Headline monetary poverty rates – defined as those consuming below a basic needs poverty line – roughly halved, from about 50% of the population in 2000 to about 25% in 2011.
Ethiopia remains a poor country by almost any measure and much remains to be accomplished. Yet real and often rapid gains have been registered in recent decades.
The countries in the second group – those with relatively rapid growth and limited poverty reduction – provide an interesting counterpoint. Solid evidence of sustained and substantial growth in agriculture, particularly smallholder agriculture, does not present itself in any of them.
In these cases, the substantial potential of agricultural production is broadly recognised and often accompanied by lots of policy rhetoric. In the cases of Burkina Faso, Mozambique, Nigeria and Tanzania, weak agricultural productivity growth is identified as an underlying factor to the relative stagnation of monetary poverty rates.
These results highlight the importance of agricultural growth. More specifically, they emphasise productivity growth within smallholder agriculture. Agricultural productivity growth remains a powerful lever for achieving poverty reduction. This applies especially where large parts of the population are mired in low productivity subsistence agriculture.

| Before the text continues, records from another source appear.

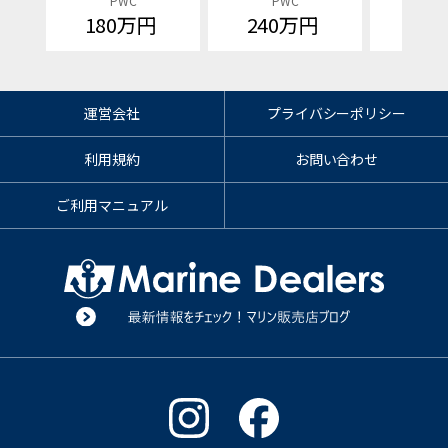
PWC
PWC
P
180万円
240万円
価格
運営会社
プライバシーポリシー
利用規約
お問い合わせ
ご利用マニュアル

Exhortation to improve agricultural performance is not new. And historical experience indicates it is possible to waste substantial resources on poorly designed agricultural interventions. Even where there is relatively clear success, as in Ethiopia, it is difficult to know which sets of interventions contributed most. Plus, policies that work in one location may not yield the same results in a different place. Finally, agricultural development is certainly not the only element of a coherent development strategy.
Prolonged and rapid growth in the sector, driven by increases in productivity, should be seen as critical to the industrialisation aspirations of the sub-continent.